Task requirements :: Quote verbatim every line from the one containing "## Flow - App Component Diagram" through the final line of the records, including both.

Entries provided ::
§

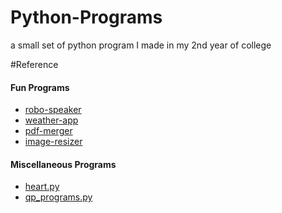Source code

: # Python-Programs
a small set of python program I made in my 2nd year of college

#Reference

#### Fun Programs
- [robo-speaker](https://github.com/akkshayTandon/Python-Programs/tree/main/Programs/robo-speaker)
- [weather-app](https://github.com/akkshayTandon/Python-Programs/tree/main/Programs/weather-app)
- [pdf-merger](https://github.com/akkshayTandon/Python-Programs/tree/main/Programs/pdf-merger)
- [image-resizer](https://github.com/akkshayTandon/Python-Programs/tree/main/Programs/image-resizer)

#### Miscellaneous Programs
- [heart.py](https://github.com/akkshayTandon/Python-Programs/blob/main/Programs/heart.py)
- [qp_programs.py](https://github.com/akkshayTandon/Python-Programs/blob/main/Programs/qp_programs.py)
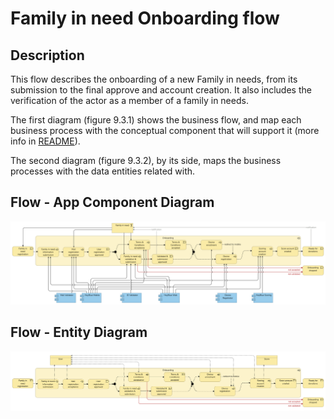 # Family in need Onboarding flow

## Description

This flow describes the onboarding of a new Family in needs, from its submission to the final approve and account creation. It also includes the verification of the actor as a member of a family in needs.

The first diagram (figure 9.3.1) shows the business flow, and map each business process with the conceptual component that will support it (more info in [README](/README.md#application-component-collaboration-views)).

The second diagram (figure 9.3.2), by its side, maps the business processes with the data entities related with.

## Flow - App Component Diagram

![Figure 9.3.2 - Family in needs - App Component](/Assets/Family-in-need-onboarding-Application-Coverage.png "Figure 9.3.2 - Family in needs - App Component")

## Flow - Entity Diagram

![Figure 9.3.3 - Family in needs - Entity](/Assets/Family-in-need-onboarding-Business-Entities.png "Figure 9.3.3 - Family in needs - Entity")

§

Expected answer ::
## Flow - App Component Diagram

![Figure 9.3.2 - Family in needs - App Component](/Assets/Family-in-need-onboarding-Application-Coverage.png "Figure 9.3.2 - Family in needs - App Component")

## Flow - Entity Diagram

![Figure 9.3.3 - Family in needs - Entity](/Assets/Family-in-need-onboarding-Business-Entities.png "Figure 9.3.3 - Family in needs - Entity")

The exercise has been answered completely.